Главному герою романа, Ганину, свойственны некоторые черты поэта, чье творчество предполагается в будущем. Свидетельством тому — его мечтательное безделье, яркое воображение и способность к «творческим подвигам» (с. 33). Ганин — изгнанник, фамилия фонетически закодирована в эмигрантском статусе (другое прочтение — см. ниже), живет в Берлине, в русском пансионе, среди «теней его изгнаннического сна» (с. 81). Ср. у Фета:

Рая вечного изгнанник,

Вешний гость я, певчий странник…

(с. 108)

Вторая строка цитаты отзывается в тексте «Машеньки» так: «…тоска по новой чужбине особенно мучила его (Ганина. — Н. Б.) именно весной» (с. 18).

В портрете Ганина намек на птичьи черты: брови, «распахивавшиеся как легкие крылья» (с. 23), «острое лицо» (с. 23) — ср. острый клюв соловья[11]. Подтягин говорит Ганину: «Вы — вольная птица» (с. 119).

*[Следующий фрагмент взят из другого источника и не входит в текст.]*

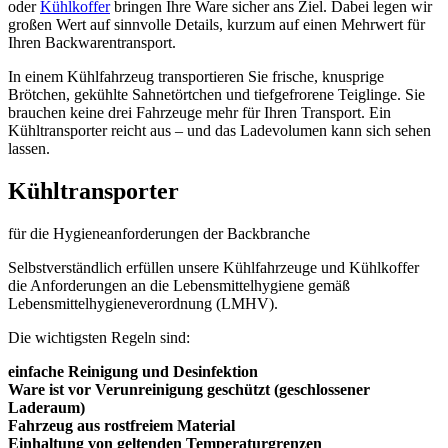
oder
Kühlkoffer
bringen Ihre Ware sicher ans Ziel. Dabei legen wir
großen Wert auf sinnvolle Details, kurzum auf einen Mehrwert für
Ihren Backwarentransport.
In einem Kühlfahrzeug transportieren Sie frische, knusprige
Brötchen, gekühlte Sahnetörtchen und tiefgefrorene Teiglinge. Sie
brauchen keine drei Fahrzeuge mehr für Ihren Transport. Ein
Kühltransporter reicht aus – und das Ladevolumen kann sich sehen
lassen.
Kühltransporter
für die Hygieneanforderungen der Backbranche
Selbstverständlich erfüllen unsere Kühlfahrzeuge und Kühlkoffer
die Anforderungen an die Lebensmittelhygiene gemäß
Lebensmittelhygieneverordnung (LMHV).
Die wichtigsten Regeln sind:
einfache Reinigung und Desinfektion
Ware ist vor Verunreinigung geschützt (geschlossener
Laderaum)
Fahrzeug aus rostfreiem Material
Einhaltung von geltenden Temperaturgrenzen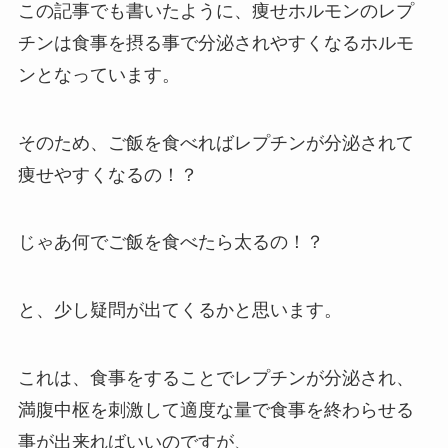
この記事でも書いたように、痩せホルモンのレプ
チンは食事を摂る事で分泌されやすくなるホルモ
ンとなっています。
そのため、ご飯を食べればレプチンが分泌されて
痩せやすくなるの！？
じゃあ何でご飯を食べたら太るの！？
と、少し疑問が出てくるかと思います。
これは、食事をすることでレプチンが分泌され、
満腹中枢を刺激して適度な量で食事を終わらせる
事が出来ればいいのですが、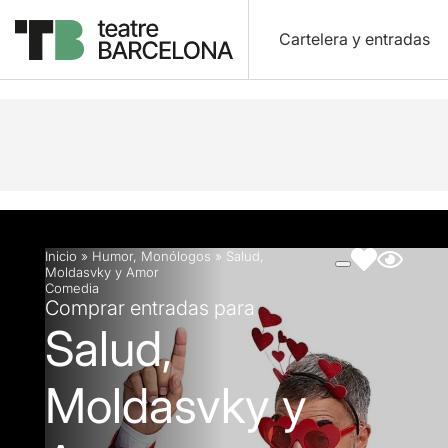
Cartelera y entradas
Descripción
Ficha artística
Fotos y vídeos
Inicio
»
Humor
,
Monólogos
»
Salud,
Moldasvky y Amor
Comedia
Comprar entradas para
Salud,
Moldasvky y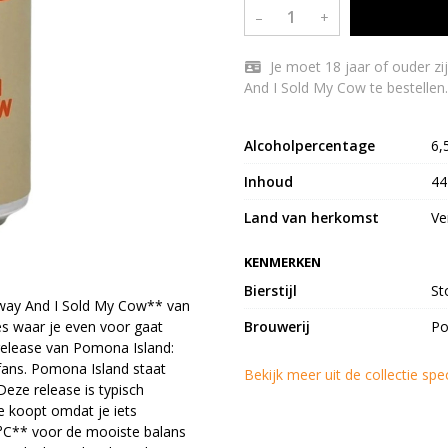
–
+
Je moet 18 jaar of ouder zijn om Pomona Island Brew Co. – I’m Going Away
And I Sold My Cow te bestellen.
Alcoholpercentage
6,
Inhoud
44
Land van herkomst
Ve
KENMERKEN
Bierstijl
St
 Away And I Sold My Cow** van
es waar je even voor gaat
Brouwerij
Po
 release van Pomona Island:
fans. Pomona Island staat
Bekijk meer uit de collectie spe
eze release is typisch
je koopt omdat je iets
10°C** voor de mooiste balans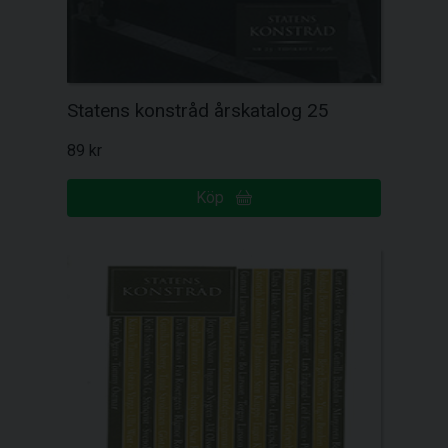
Statens konstråd årskatalog 25
89 kr
Köp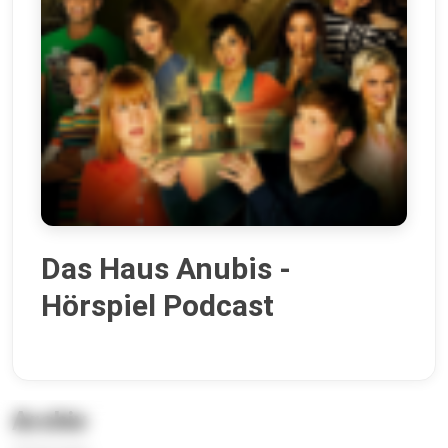
Das Haus Anubis -
Hörspiel Podcast
Archiv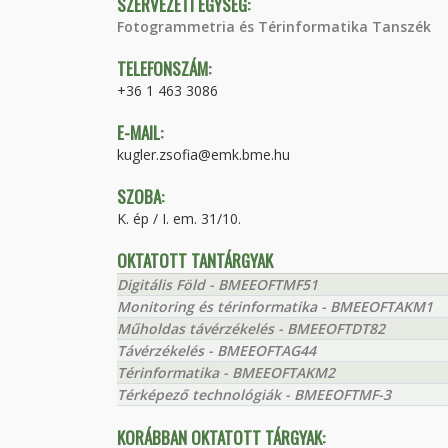
SZERVEZETI EGYSÉG:
Fotogrammetria és Térinformatika Tanszék
TELEFONSZÁM:
+36 1 463 3086
E-MAIL:
kugler.zsofia@emk.bme.hu
SZOBA:
K. ép / I. em. 31/10.
OKTATOTT TANTÁRGYAK
Digitális Föld - BMEEOFTMF51
Monitoring és térinformatika - BMEEOFTAKM1
Műholdas távérzékelés - BMEEOFTDT82
Távérzékelés - BMEEOFTAG44
Térinformatika - BMEEOFTAKM2
Térképező technológiák - BMEEOFTMF-3
KORÁBBAN OKTATOTT TÁRGYAK: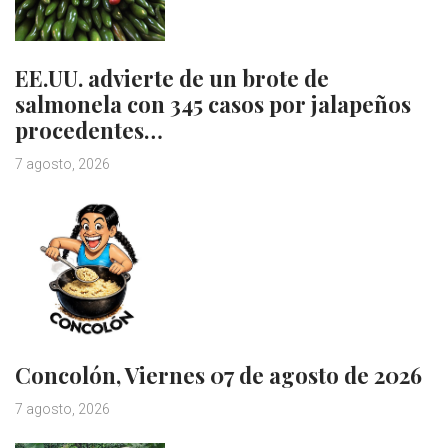
EE.UU. advierte de un brote de
salmonela con 345 casos por jalapeños
procedentes…
7 agosto, 2026
Concolón, Viernes 07 de agosto de 2026
7 agosto, 2026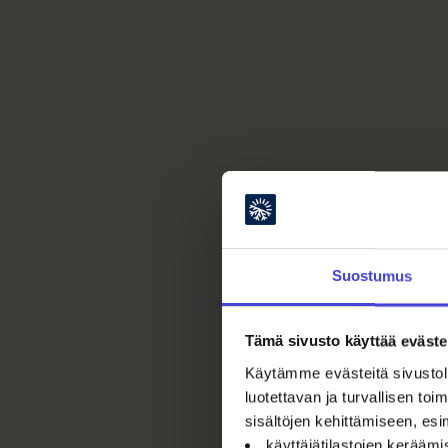
Suostumus
Tämä sivusto käyttää eväste
Käytämme evästeitä sivustoll
luotettavan ja turvallisen t
sisältöjen kehittämiseen, esi
käyttäjätilastojen kerääm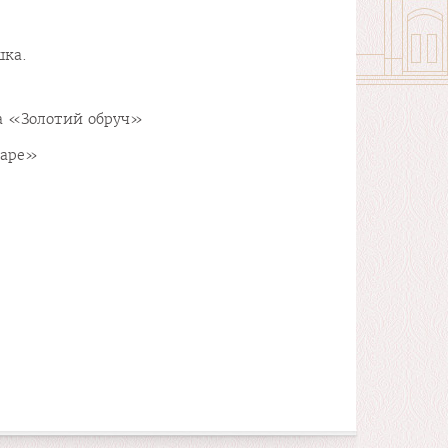
шка.
ра «Золотий обруч»
баре»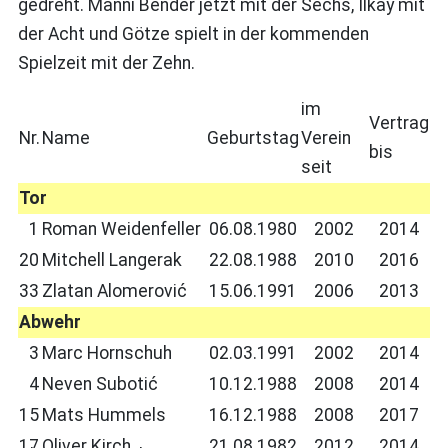
gedreht. Manni Bender jetzt mit der Sechs, Ilkay mit
der Acht und Götze spielt in der kommenden
Spielzeit mit der Zehn.
im
Vertrag
Nr.
Name
Geburtstag
Verein
bis
seit
Tor
1
Roman Weidenfeller
06.08.1980
2002
2014
20
Mitchell Langerak
22.08.1988
2010
2016
33
Zlatan Alomerović
15.06.1991
2006
2013
Abwehr
3
Marc Hornschuh
02.03.1991
2002
2014
4
Neven Subotić
10.12.1988
2008
2014
15
Mats Hummels
16.12.1988
2008
2017
17
Oliver Kirch
21.08.1982
2012
2014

Соловей — традиционный поэтический образ певца любви. Его песни заставляют забыть об опасностях дня, превращают в осязаемую реальность мечту о счастье. Именно такова особенность мечтаний Ганина: счастливое прошлое для него трансформируется в настоящее. Герой говорит старому поэту: «У меня начался чудеснейший роман. Я сейчас иду к ней. Я очень счастлив» (с. 68).

Соловей начинает петь в первые дни апреля. И в апреле начинается действие романа («Нежен и туманен Берлин, в апреле, под вечер», с. 115), основным содержанием которого становятся воспоминания героя о первой любви. Повторность переживаемого отражается в пародийной весенней эмблематике, маркирующей пространство (внутреннее) русского пансиона, где живет герой: на дверях комнат прикреплены листки из старого календаря, «шесть первых чисел апреля месяца» (с. 12).

Пение соловья раздается с наступлением сумерек и длится до конца ночи (ср. англ. Nightingale, нем. N?chtigall). Воспоминания о любви, которым предается в романе Ганин, всегда носят ноктюрный характер. Символично и то, что сигналом к ним служит пение соседа Ганина по пансиону, мужа Машеньки: «Ганин не мог уснуть… И среди ночи, за стеной, его сосед Алферов стал напевать… Когда прокатывала дрожь поезда, голос Алферова смешивался с гулом, а потом снова всплывал: ту-у-у, ту-ту, ту-у-у» (с. 38). Ганин заходит к Алферову и узнает о Машеньке. Сюжетный ход пародийно воплощает орнитологическое наблюдение: соловьи слетаются на звуки пения, и рядом с одним певцом немедленно раздается голос другого. Пример старых певцов влияет на красоту и продолжительность песен. Пение соловья разделено на периоды (колена) короткими паузами. Этот композиционный принцип выдержан в воспоминаниях героя, берлинская действительность выполняет в них роль пауз.

Ганин погружается в «живые мечты о минувшем» (с. 168) ночью; сигнальной является его фраза: «Я сейчас иду к ней» (с. 68) (см. приведенную выше цитату). Характерно, что все встречи его с Машенькой маркированы наступлением темноты. Впервые герой видит Машеньку «в июльский вечер» (с. 70) на дачном концерте. Семантика соловьиной песни в романе реализуется в звуковом сопровождении сцены. Цитирую: «И среди… звуков, становившихся зримыми… среди этого мерцанья и лубочной музыки… для Ганина было только одно: он смотрел перед собой на каштановую косу в черном банте…» (с. 71).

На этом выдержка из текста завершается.